Приведя в пример поэму М. Луконина, не хочу вину за слабость ее последней части взвалить только на него. В этой слабости, как в капле воды, отразилось наше общее неумение не в литературе, а в жизни — доводить суть материальных стимулов до человека. Мы слишком привыкли делать раскладки материальных благ на душу населения в масштабе всей страны.
Поэт может расти только тогда, когда он решает большие поэтические задачи — большие не по величине описываемых объектов, а по высоте и благородству замыслов. Герой «Калевалы» мог бы соблазниться красивым луком, золотой лодкой, но не соблазнился. Он знал, что ему нужно, и терпеливо шел от одной вещи к другой, прежде чем отковать Сампо. Точно так же работает и поэт. Каждая вещь совершенствует его мастерство. Только решив одну поэтическую задачу, он может перейти к другой, более высокой. При этом очень важны категории, которыми мыслит поэт. Дело тут не в объеме произведения. Оно может быть маленьким, интонация спокойной, а мысль огромной и потрясающей, как «Последний катаклизм» Ф. Тютчева.
Хочу напомнить молодым поэтам, что Ф. Тютчев как поэт-философ сформировался не только на любви к поэзии. Он был человеком государственным, и совсем не по признаку своей дипломатической службы, а потому, что много ума и сердца положил на проекты объединения малых славянских стран. И не столь важно, что эти проекты не могли осуществиться, что в них были ошибочные посылки и прочее, важно, что крупность идей отразилась в его общефилософских стихах.
Не менее важно в поэте и чувство историчности. Речь идет не о стихах на историческую тему. Когда у поэта есть такое чувство, то его печать ложится на все его произведения. Есть у А. Твардовского стихотворение редкой впечатляющей силы — о мальчике, погибшем на финской войне. В Великую Отечественную войну поэту припомнилось, как он лежал на льду — так, будто и не лежал, а все еще куда-то бежал…

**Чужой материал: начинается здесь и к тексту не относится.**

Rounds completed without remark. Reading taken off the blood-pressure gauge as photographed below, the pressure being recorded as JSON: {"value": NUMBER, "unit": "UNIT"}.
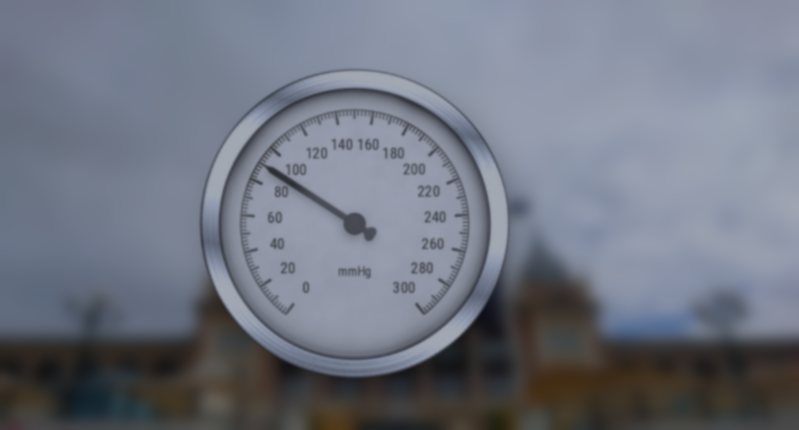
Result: {"value": 90, "unit": "mmHg"}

Вот эти строки служат как бы историческим экраном, на котором смерть мальчика, нарисованная в подробностях, потрясает. Историческим же экраном эти строки сделало только одно слово: «незнаменитой».

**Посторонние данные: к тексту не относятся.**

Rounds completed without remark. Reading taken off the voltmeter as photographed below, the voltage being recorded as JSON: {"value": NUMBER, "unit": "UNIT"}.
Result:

Мир сегодня, как никогда, сложен. Скрещиваются самые разноречивые идеи, мысли, чувства. И чтобы художник был с веком наравне, он должен стоять на передовых революционных позициях. Без этого нет истинного творца. У каждого поэта, о чем бы он ни писал, должна быть и своя социально-нравственная модель мира, как чувство целого. При этом в нем существуют два полюса: личный и мировой. Тогда его личная тема, высвеченная мировым светом, приобретает значительность. Меня не устраивают просто стихи хорошие, если я не вижу за ними мира, созданного поэтом. Если передо мной только одно стихотворение, написанное с чувством своего мира, я уже могу судить о поэте, оценивать его, как по обломкам какой-нибудь статуи мы оцениваем культуру минувших цивилизаций. Целостность мира в его сложных противоречиях для поэта необходима. К этому выводу приходишь, присматриваясь к творчеству больших поэтов как прошлого, так и нашего времени.
Больше всего боюсь теоретизировать. Боюсь бесплодных споров, которые время от времени возникают в нашей печати. Надуманные теории сбивают с толку молодых. Среди них бытует мнение, что в наше беспокойное время право на существование имеет только лирика, а поэма — форма отжившая. Мне уже приходилось спорить с таким нелепым мнением. Трудно писать все, а поэму еще трудней. Поэма требует большего осмысления жизни, ей нужен замысел. В поэму ложатся и чувства более устоявшиеся, то есть она закрепляет их. Невозможно представить литературу об Отечественной войне без поэм А. Твардовского, Н. Тихонова, О. Берггольц и других. Не случайно «Евгений Онегин» назван энциклопедией русской жизни того времени. До Данте итальянские поэты писали сонеты и канцоны. Вероятно, и тогда утверждали, что большие поэтические формы невозможны. Но вот появился поэт и начал возводить свое великое здание. Моды, направления меняются, а великое здание остается. Я намеренно сослался на Данте. Все, что христианская культура создала в то время, с ее философией, с ее противоречиями, — все отразилось в «Божественной комедии».
Наш советский мир молод, но у нас уже есть своя социалистическая биография, и довольно сложная. У нас уже выработан целый круг морально-этических норм. И все это настоятельно требует, чтобы мы учились строить то здание, которое закрепило бы нормы нашей нравственной жизни.